__Passage shown__.
Speech-to-Speech enables you to transform a recording of one speaker, into a recording of another speaker. Similar to other Resemble features, you can take advantage of speech-to-speech in your application through SSML and our API.
⚠️ The maximum allowed file size is 50mb, and the maximum duration is 300 seconds. If a file exceeds any of these parameters, it will automatically be trimmed.
Example
The following sample has been generated using this input:
<speak><resemble:convert src="https://resemble-data.s3.us-east-2.amazonaws.com/source-s2s.wav"/></speak>
Syntax
<resemble:convert src="string" pitch="float"></resemble:convert>
Attributes
Attribute | Required | Description |
---|---|---|
src | Yes | A direct URL to the source audio file. Only WAV files are supported. The source audio file should be a recording of a single speaker. |
pitch | No | Adjust the pitch of the generated audio using a float value between -10.0 and 10.0. If the pitch value is set to 0 or not provided, the audio will be generated with no pitch adjustment. |
<resemble:fill>
tag
Resemble Fill enables you to take existing recordings of speech and modify them seamlessly (audio inpainting).
⚠️ Please see Using Resemble Fill Through The API for detailed instructions.
Example
The following sample has been generated using this input:
<resemble:fill recording_uuid="06ba9935">The Finch gladly accepted the invitation and arrived in good time and with a very good appetite.</resemble:fill>
Syntax
<resemble:fill recording_uuid="<string>"></resemble:fill>
Attributes
Attribute | Required | Description |
---|---|---|
recording_uuid | Yes | The recording UUID of the recording you want to modify. See Using Resemble Fill Through The API for detailed instructions. |
<audio>
tag
The <audio>
tag allows you to insert recorded audio files in addition with the synthesized speech output.
Example
The following sample has been generated using this input:
<audio src="angry_cow.mp3">
<desc>An angry cow</desc>
Moo!!! (The sound failed to load)
</audio>
Syntax
<audio
src="<string>"
soundLevel="<string>"
background="<boolean>">
Hello there
></audio>
Attributes
Attribute | Required | Description |
---|---|---|
src | Yes | A URI referring to an audio source. You must use wav |
soundLevel | No | Change the volume level of the audio, specified in percentage |
background | No | Play an audio file in the background of a spoken text or inline. For example, playing music in the background of a spoken text prompt. |

__Your assignment__. Write out the tag documentation from "Speech-to-Speech enables you" to "automatically be trimmed.", swapping every "speaker" for "voice". Work only from the tag documentation above, not from the listing.

__Collected data__.
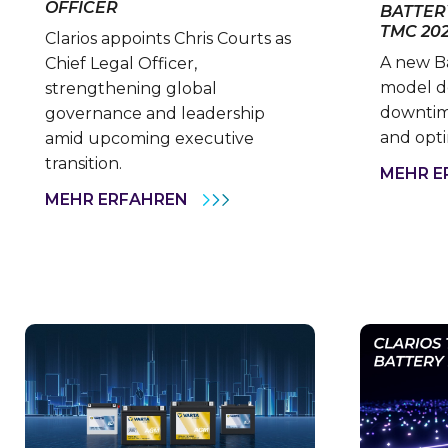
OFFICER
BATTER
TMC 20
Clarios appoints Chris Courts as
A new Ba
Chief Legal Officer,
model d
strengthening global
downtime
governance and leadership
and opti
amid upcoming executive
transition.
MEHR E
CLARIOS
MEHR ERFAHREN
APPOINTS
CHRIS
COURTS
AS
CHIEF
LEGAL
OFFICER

__Result below__.
Speech-to-Speech enables you to transform a recording of one voice, into a recording of another voice. Similar to other Resemble features, you can take advantage of speech-to-speech in your application through SSML and our API.
⚠️ The maximum allowed file size is 50mb, and the maximum duration is 300 seconds. If a file exceeds any of these parameters, it will automatically be trimmed.